In una sessione, mandata all’assalto in prima linea con le sue truppe, ho deciso che si sarebbe assicurata di restare viva, dando precedenza alla sua incolumità, e accampando poi qualche scusa per salvaguardare il suo onore. L’ho fatto per mostrare ai giocatori gli elementi distintivi che le avevo già assegnato. Ma nel fare questo ho stabilito un precedente di non poco conto: Azadeh non si cura troppo del rigido codice d’onore tradizionale dei Munucchi, o almeno lo mette in secondo piano rispetto alle sue ambizioni personali, e usa la sua astuzia per aggirarlo. Ho aggiunto queste cose ai miei appunti.
Non è inesatto dire che ho scoperto delle cose nuove su di lei. Il mio compito di master era dare certe informazioni ai giocatori. Ma ho preso una decisione “autoriale” mia, di Bille, secondo il mio gusto, su come ritenevo più carino / più divertente darle, e quando.
La svolta però arriva nella scorsa sessione: da qualche tempo quella tribù di Munucchi scalpitava perché aveva subito il furto di un baby elefantino, e incolpava di questo la Colonia di cui fanno parte i PG.
Alcuni PG hanno indagato, scoperto chi aveva rubato l’elefantino e dov’era, e ottenuto la sua liberazione, ma non hanno fatto in tempo: la tribù ha perso la pazienza e si è rivoltata.
Lo scontro, anche grazie a buone decisioni tattiche dei giocatori, è volto a favore della Colonia: perduti molti guerrieri e i loro tre elefanti, i Munucchi si sono ritirati. A quel punto, i PG hanno offerto un parley.
I PG erano tre, quindi io ho fatto presentare tre hobgoblin: Azadèh, e due suoi ufficiali inventati al momento.
E ho presentato questa situazione: Azadeh che vuole arrendersi, e i due luogotenenti che ce l’hanno con lei ed esigono il suo suicidio rituale in onore alla tradizione.
L’ho fatto senza pensarci troppo, sull’onda del momento. Non avevo preparato niente di specifico (la sessione sarebbe potuta andare in mille altri modi). Non c’è stato un calcolo da parte mia.
Ma, pensandoci a posteriori, mi sono reso conto che l’ho fatto perché trovavo interessante e divertente mettere i PG di fronte a quel dilemma.

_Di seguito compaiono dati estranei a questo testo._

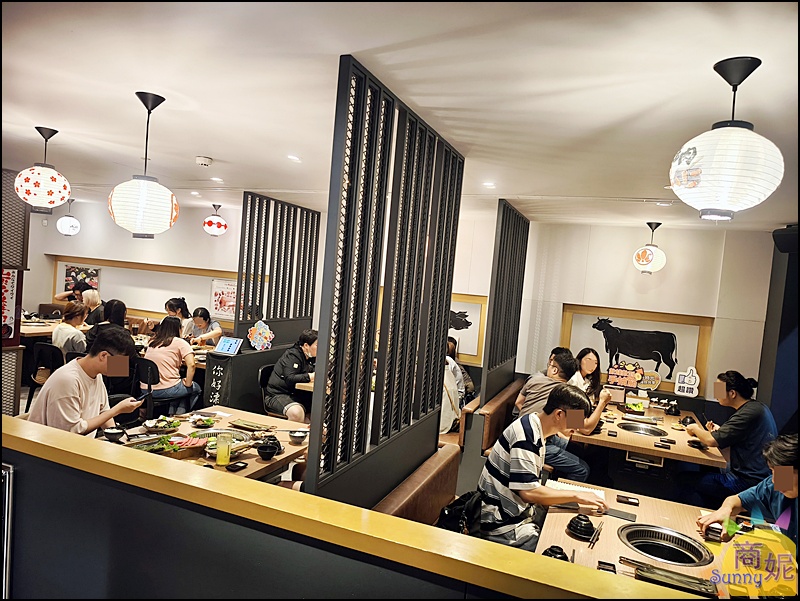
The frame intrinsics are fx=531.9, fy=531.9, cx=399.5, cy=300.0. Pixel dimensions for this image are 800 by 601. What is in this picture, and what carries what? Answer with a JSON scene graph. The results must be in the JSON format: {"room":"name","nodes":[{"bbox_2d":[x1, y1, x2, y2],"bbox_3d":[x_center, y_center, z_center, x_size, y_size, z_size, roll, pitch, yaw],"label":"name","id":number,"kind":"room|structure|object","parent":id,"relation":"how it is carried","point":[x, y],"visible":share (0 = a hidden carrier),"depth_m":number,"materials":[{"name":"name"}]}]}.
{"room":"restaurant","nodes":[
{"label":"restaurant","id":0,"kind":"room"},
{"bbox_2d":[0,169,28,416],"bbox_3d":[-3.374,0.122,4.213,0.282,2.415,0.785,6,3,23],"label":"lattice screen","id":1,"kind":"object","parent":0,"point":[17,382],"visible":0.66,"depth_m":4.38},
{"bbox_2d":[1,268,21,346],"bbox_3d":[-3.217,0.038,4.280,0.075,0.660,0.344,6,3,23],"label":"red banner","id":2,"kind":"object","parent":1,"relation":"attached to","point":[9,319],"visible":0.85,"depth_m":4.34,"materials":[{"name":"red"}]},
{"bbox_2d":[26,342,64,411],"bbox_3d":[-3.381,0.824,5.261,0.457,0.794,0.465,6,3,23],"label":"chair","id":3,"kind":"object","parent":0,"point":[52,350],"visible":0.44,"depth_m":5.12,"materials":[{"name":"black"}]},
{"bbox_2d":[52,301,88,356],"bbox_3d":[-3.438,0.426,5.574,0.398,0.749,0.432,2,3,-43],"label":"woman","id":4,"kind":"object","parent":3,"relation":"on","point":[66,326],"visible":0.58,"depth_m":5.45},
{"bbox_2d":[19,317,89,339],"bbox_3d":[-4.611,0.690,6.670,1.090,0.755,1.198,6,3,23],"label":"dining table","id":5,"kind":"object","parent":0,"point":[32,331],"visible":0.3,"depth_m":6.46,"materials":[{"name":"brown wood"}]},
{"bbox_2d":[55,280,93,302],"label":"person","id":6,"kind":"object","parent":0,"point":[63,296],"visible":0.38,"depth_m":8.33},
{"bbox_2d":[29,327,143,435],"bbox_3d":[-1.821,0.619,3.045,0.521,0.924,0.526,5,2,8],"label":"man","id":7,"kind":"object","parent":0,"point":[78,373],"visible":0.64,"depth_m":2.94},
{"bbox_2d":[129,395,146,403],"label":"smartphone","id":8,"kind":"object","parent":7,"relation":"in","point":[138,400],"visible":0.83,"depth_m":3.24,"materials":[{"name":"black"}]},
{"bbox_2d":[80,288,104,325],"bbox_3d":[-4.213,0.242,7.214,0.380,0.721,0.362,6,3,23],"label":"person","id":9,"kind":"object","parent":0,"point":[94,299],"visible":0.47,"depth_m":7.15},
{"bbox_2d":[84,299,126,351],"bbox_3d":[-3.130,0.385,5.713,0.385,0.703,0.439,6,3,23],"label":"woman","id":10,"kind":"object","parent":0,"point":[115,306],"visible":0.39,"depth_m":5.64},
{"bbox_2d":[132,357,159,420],"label":"chair","id":11,"kind":"object","parent":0,"point":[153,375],"visible":0.42,"depth_m":4.94,"materials":[{"name":"black plastic"}]},
{"bbox_2d":[144,314,202,414],"bbox_3d":[-2.279,0.699,5.313,0.496,0.992,0.528,5,2,10],"label":"woman","id":12,"kind":"object","parent":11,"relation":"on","point":[173,360],"visible":0.81,"depth_m":5.20},
{"bbox_2d":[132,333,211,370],"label":"dining table","id":13,"kind":"object","parent":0,"point":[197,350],"visible":0.16,"depth_m":5.84,"materials":[{"name":"brown wood"}]},
{"bbox_2d":[165,296,192,338],"bbox_3d":[-2.951,0.368,7.039,0.383,0.743,0.397,6,3,23],"label":"woman","id":14,"kind":"object","parent":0,"point":[170,304],"visible":0.51,"depth_m":6.98},
{"bbox_2d":[95,405,310,483],"bbox_3d":[-1.151,1.194,3.122,0.993,0.711,1.306,6,3,23],"label":"dining table","id":15,"kind":"object","parent":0,"point":[278,456],"visible":0.31,"depth_m":3.13,"materials":[{"name":"brown wood"}]},
{"bbox_2d":[103,427,123,441],"bbox_3d":[-1.597,0.752,2.969,0.105,0.067,0.102,6,3,23],"label":"bowl","id":16,"kind":"object","parent":15,"relation":"on","point":[110,433],"visible":0.99,"depth_m":2.94,"materials":[{"name":"black ceramic"}]},
{"bbox_2d":[144,416,181,431],"bbox_3d":[-1.463,0.761,3.289,0.207,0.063,0.204,6,3,23],"label":"food plate","id":17,"kind":"object","parent":15,"relation":"on","point":[163,425],"visible":0.98,"depth_m":3.28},
{"bbox_2d":[124,433,203,458],"bbox_3d":[-1.277,0.788,2.874,0.285,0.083,0.365,6,3,23],"label":"serving tray","id":18,"kind":"object","parent":15,"relation":"on","point":[168,451],"visible":0.65,"depth_m":2.88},
{"bbox_2d":[190,415,216,427],"bbox_3d":[-1.268,0.781,3.444,0.155,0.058,0.141,6,3,23],"label":"plate","id":19,"kind":"object","parent":15,"relation":"on","point":[209,421],"visible":0.98,"depth_m":3.43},
{"bbox_2d":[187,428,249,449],"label":"table grill","id":20,"kind":"object","parent":15,"relation":"on","point":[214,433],"visible":0.57,"depth_m":3.19,"materials":[{"name":"silver metal"}]},
{"bbox_2d":[216,432,230,465],"bbox_3d":[-0.923,0.780,2.784,0.077,0.174,0.077,6,3,23],"label":"juice glass","id":21,"kind":"object","parent":15,"relation":"on","point":[221,449],"visible":0.99,"depth_m":2.76,"materials":[{"name":"clear"}]},
{"bbox_2d":[226,461,247,471],"bbox_3d":[-0.833,0.850,2.722,0.068,0.021,0.099,6,3,23],"label":"black dish","id":22,"kind":"object","parent":15,"relation":"on","point":[237,466],"visible":0.98,"depth_m":2.71,"materials":[{"name":"black plastic"}]},
{"bbox_2d":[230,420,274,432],"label":"tray","id":23,"kind":"object","parent":15,"relation":"on","point":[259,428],"visible":0.99,"depth_m":3.41,"materials":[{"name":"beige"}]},
{"bbox_2d":[256,442,277,459],"bbox_3d":[-0.728,0.830,2.913,0.111,0.072,0.113,6,3,23],"label":"black bowl","id":24,"kind":"object","parent":15,"relation":"on","point":[266,449],"visible":0.99,"depth_m":2.89,"materials":[{"name":"black"}]},
{"bbox_2d":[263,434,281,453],"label":"black bowl","id":25,"kind":"object","parent":15,"relation":"on","point":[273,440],"visible":0.67,"depth_m":2.99,"materials":[{"name":"black"}]},
{"bbox_2d":[288,430,307,444],"bbox_3d":[-0.616,0.826,3.201,0.110,0.064,0.112,6,3,23],"label":"bowl","id":26,"kind":"object","parent":15,"relation":"on","point":[298,435],"visible":1,"depth_m":3.17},
{"bbox_2d":[184,306,221,346],"bbox_3d":[-2.548,0.505,6.816,0.479,0.765,0.402,6,3,23],"label":"woman","id":27,"kind":"object","parent":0,"point":[205,311],"visible":0.59,"depth_m":6.75},
{"bbox_2d":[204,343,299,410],"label":"partition","id":28,"kind":"object","parent":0,"point":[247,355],"visible":0.5,"depth_m":5.40,"materials":[{"name":"black"}]},
{"bbox_2d":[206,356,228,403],"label":"sign","id":29,"kind":"object","parent":28,"relation":"attached to","point":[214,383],"visible":0.93,"depth_m":5.14,"materials":[{"name":"black fabric"}]},
{"bbox_2d":[212,336,243,355],"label":"tablet","id":30,"kind":"object","parent":28,"relation":"on","point":[231,347],"visible":0.99,"depth_m":5.45,"materials":[{"name":"metal"}]},
{"bbox_2d":[247,320,273,349],"bbox_3d":[-1.457,0.385,5.571,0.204,0.315,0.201,6,3,23],"label":"sign","id":31,"kind":"object","parent":28,"relation":"on","point":[256,344],"visible":0.99,"depth_m":5.55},
{"bbox_2d":[257,363,280,415],"bbox_3d":[-1.103,1.045,5.166,0.467,0.773,0.460,6,3,23],"label":"chair","id":32,"kind":"object","parent":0,"point":[263,372],"visible":0.31,"depth_m":5.07,"materials":[{"name":"black"}]},
{"bbox_2d":[265,329,318,420],"bbox_3d":[-1.000,0.814,5.158,0.523,0.971,0.578,3,3,-33],"label":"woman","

E anche mettere Azadeh stessa di fronte a quel dilemma.
Che la PNG fosse amareggiata dalla sconfitta, e decisa a salvarsi la pelle (e possibilmente la reputazione), era deducibile dagli appunti che la riguardavano. Ma tutto il resto no. Sui luogotenenti non avevo nessun appunto. E avrei potuto impostare la situazione in mille altri modi. Per esempio, avrei potuto perfino dire che Azadeh era fuggita e gli altri ora la rinnegavano.
Sono convinto di aver fatto una scelta guidata principalmente da “vediamo cosa succede se faccio questo” / “sarebbe carino se facessi questo”, proprio come prima ho detto che faccio quando non sono master.

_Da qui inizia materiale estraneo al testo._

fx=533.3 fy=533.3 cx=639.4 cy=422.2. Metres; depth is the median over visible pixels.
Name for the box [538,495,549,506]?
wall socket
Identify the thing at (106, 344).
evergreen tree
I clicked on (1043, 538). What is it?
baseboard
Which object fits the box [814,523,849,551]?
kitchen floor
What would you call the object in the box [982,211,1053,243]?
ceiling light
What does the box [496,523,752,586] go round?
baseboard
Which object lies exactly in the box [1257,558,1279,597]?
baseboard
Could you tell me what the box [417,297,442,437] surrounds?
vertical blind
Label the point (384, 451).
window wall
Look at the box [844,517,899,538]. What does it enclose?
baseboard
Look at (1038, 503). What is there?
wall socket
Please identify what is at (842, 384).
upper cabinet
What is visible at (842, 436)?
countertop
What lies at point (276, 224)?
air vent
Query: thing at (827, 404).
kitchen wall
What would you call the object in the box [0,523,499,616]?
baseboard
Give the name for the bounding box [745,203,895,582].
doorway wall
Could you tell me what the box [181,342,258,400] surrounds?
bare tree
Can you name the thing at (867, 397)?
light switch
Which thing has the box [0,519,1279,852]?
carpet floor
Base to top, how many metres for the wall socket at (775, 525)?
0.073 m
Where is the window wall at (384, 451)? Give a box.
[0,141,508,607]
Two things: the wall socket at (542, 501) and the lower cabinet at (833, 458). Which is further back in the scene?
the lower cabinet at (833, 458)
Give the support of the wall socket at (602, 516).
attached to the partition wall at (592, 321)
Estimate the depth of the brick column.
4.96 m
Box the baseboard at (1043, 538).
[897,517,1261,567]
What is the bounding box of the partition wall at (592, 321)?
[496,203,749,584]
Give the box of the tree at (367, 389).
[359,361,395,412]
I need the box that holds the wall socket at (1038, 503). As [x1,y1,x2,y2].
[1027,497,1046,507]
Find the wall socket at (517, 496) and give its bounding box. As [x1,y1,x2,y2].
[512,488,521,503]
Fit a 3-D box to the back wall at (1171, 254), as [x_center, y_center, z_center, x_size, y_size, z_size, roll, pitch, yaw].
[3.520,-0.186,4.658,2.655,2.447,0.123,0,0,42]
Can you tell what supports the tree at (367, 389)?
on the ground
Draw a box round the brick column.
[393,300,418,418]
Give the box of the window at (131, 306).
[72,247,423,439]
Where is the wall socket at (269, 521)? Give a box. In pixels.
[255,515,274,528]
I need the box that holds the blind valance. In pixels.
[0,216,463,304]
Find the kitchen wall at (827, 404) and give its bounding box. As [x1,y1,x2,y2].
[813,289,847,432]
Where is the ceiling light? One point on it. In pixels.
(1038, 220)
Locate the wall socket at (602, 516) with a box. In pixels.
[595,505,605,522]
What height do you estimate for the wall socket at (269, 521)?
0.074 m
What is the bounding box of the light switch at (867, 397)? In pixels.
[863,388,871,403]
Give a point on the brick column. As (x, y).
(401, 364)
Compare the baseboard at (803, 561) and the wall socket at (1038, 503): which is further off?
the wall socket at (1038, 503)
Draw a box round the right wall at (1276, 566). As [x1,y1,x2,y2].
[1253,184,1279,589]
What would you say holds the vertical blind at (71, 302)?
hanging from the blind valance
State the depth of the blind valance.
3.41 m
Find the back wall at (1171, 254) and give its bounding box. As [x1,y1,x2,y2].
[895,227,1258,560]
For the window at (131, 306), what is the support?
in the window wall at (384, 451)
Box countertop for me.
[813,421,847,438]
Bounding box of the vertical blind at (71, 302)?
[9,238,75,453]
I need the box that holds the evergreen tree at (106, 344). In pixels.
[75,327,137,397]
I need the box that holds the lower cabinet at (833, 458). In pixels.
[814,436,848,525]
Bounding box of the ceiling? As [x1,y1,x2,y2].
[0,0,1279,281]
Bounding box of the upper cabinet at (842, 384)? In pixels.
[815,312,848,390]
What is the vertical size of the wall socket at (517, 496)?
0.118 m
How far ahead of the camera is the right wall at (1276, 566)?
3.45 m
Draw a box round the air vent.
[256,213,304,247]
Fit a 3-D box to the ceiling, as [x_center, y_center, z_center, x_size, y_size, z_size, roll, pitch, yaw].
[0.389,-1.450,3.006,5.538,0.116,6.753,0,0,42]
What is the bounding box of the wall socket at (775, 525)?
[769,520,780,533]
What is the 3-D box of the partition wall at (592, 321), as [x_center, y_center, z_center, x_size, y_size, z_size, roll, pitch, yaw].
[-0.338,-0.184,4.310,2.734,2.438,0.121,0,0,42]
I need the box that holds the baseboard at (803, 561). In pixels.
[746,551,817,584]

Ho preso una decisione per il mondo di gioco in base a questo criterio (molto personale, molto “di pancia”, molto “da giocatore”), e di conseguenza ho dedotto, o meglio scoperto, delle cose sulla personalità di Azadeh e su quella dei suoi luogotenenti.
(Ci sono stati altri sviluppi: i PG, inaspettatamente, si sono schierati con Azadeh, al punto tale da aiutarla a uccidere gli altri due nella scaramuccia che si è scatenata; ora lei ha giurato fedeltà e sottomissione alla Colonia, mantenendo in cambio il controllo sulla propria tribù. Come la prenderà il resto della tribù? E quanto sarà stabile la lealtà della PNG, se in futuro si presenteranno problemi? Altre cose che non escludo di decidere in base al criterio del “vediamo che succede se…”, “sarebbe interessante se…”.)